The stars are aligning at Walt Disney's (DIS -0.04%) largest theme park resort this week. Star Wars: Galactic Starcruiser -- a richly priced and heavily themed lodging attraction -- opens for its first paying "passengers" on Tuesday. It's a bar-raising journey in terms of price points and immersive storytelling experiences, and that's saying a lot since a stay in general at Disney World in Florida isn't cheap or drab in its ability to spin yarn. 

The two-night Star Wars-themed adventure will set a party of two back at least $4,809, with additional guests staying in the same cabin paying less on average if they're fine with twin-sized bunk beds. It's a lot of money, and naturally there's been a lot of bellyaching on social media since pricing was announced last year. The cadence of the boo birds stepped up on Friday when an embargo was lifted on coverage from a press junket where influencers and journalists got a taste of the simulated space journey.
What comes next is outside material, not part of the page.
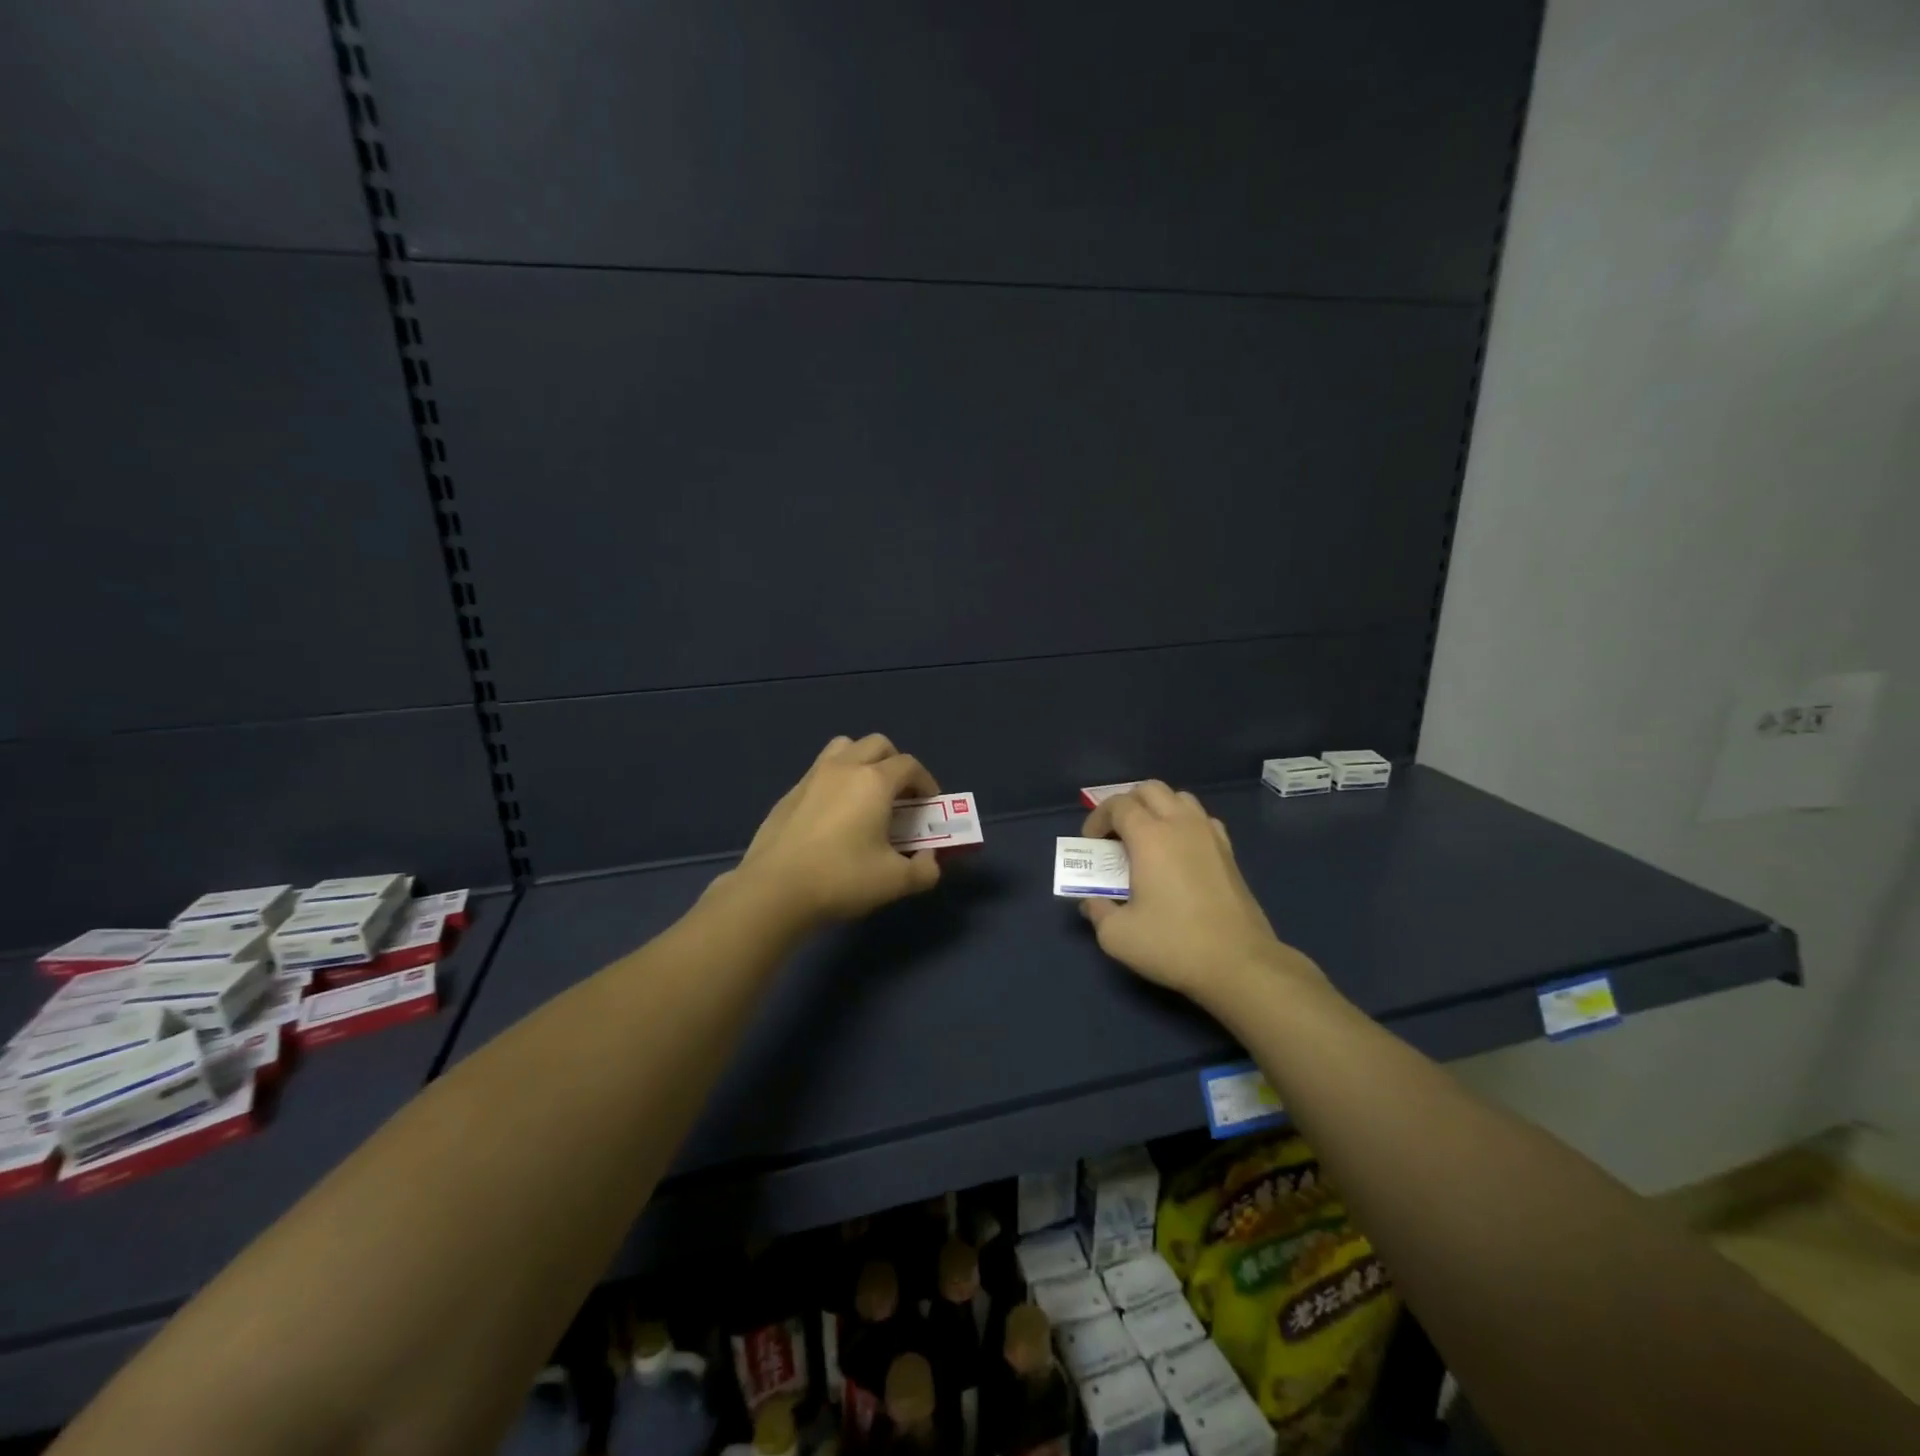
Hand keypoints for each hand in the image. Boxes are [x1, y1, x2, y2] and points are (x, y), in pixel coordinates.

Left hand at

This will pass. Paying customers will be more blunt when the "maiden voyage" takes off on Tuesday. It won't be everybody's cup of tea, but work the math and you'll see how successful Star Wars: Galactic Starcruiser will be. It won't take much to make the next-gen interactive adventure a hit. Fans and investors alike will want to see what happens next.  

Guests entering the Halcyon lobby.

Image source: Disney.

There's no use crying over spilled blue milk  

Why I am so confident about the success of a platform that has yet to officially launch? Let's run the numbers. There are just 100 smallish cabins available on Star Wars: Galactic Starcruiser. Let's say they average three guests per room for the two-night experience. We're talking about 300 new guests checking in every other day, or less than 55,000 people experiencing the new lodging offering a year. 

Disney World's four theme parks attracted an estimated 58.3 million visitors in 2019. If just 0.1% of them have the means and the desire to weave themselves into the two-day story arc at Star Wars: Galactic Starcruiser it will be sold out. Even if we max out capacity, you're talking about less than 0.2% of the annual turnstile clicks. 

One can argue that the industry estimate of 58.3 million guests isn't an exact count of individual visitors. It's how many guests entered a park, and naturally that includes people on multiday and annual passes making more than a single visit. OK, I have a better metric. There are more than 36,000 rooms on Disney World property. Tuesday's debut represents less than 0.3% of them. 

All cabins for the first two months of operation are sold out. There is sparse weekday availability in May, with wider booking opportunities currently starting in July. This doesn't mean that the costly new venture is a lock. Paying customers won't be universally happy. Disney will also have to make sure the optionality expands and the experience evolves if it wants guests to come back again.

Your aim would still be worse than a Stormtrooper if you think Disney will fail. This isn't an experience for 99.7% of Disney World visitors, and I can assure you that it is in their best interest for the experience to succeed. Let a niche experience for the wealthy succeed, and the next immersive lodging experience can have a lot more rooms at a much more accessible price point. That will never happen if Disney has to shift this starship in reverse.

Disney is going to make a fair amount of money on Star Wars: Galactic Starcruiser. We're talking about more than $80 million a year just in lodging revenue. There will be merchandising opportunities, and premium add-ons beyond the included meals and amenities.  It's going to cost a lot to operate -- and it wasn't cheap to whip up -- but it's a foot in the sliding Halcyon door for the class act of leisure stocks. Root against Star Wars: Galactic Starcruiser if you wish, but you will probably be better served dreaming of what will come next after it succeeds.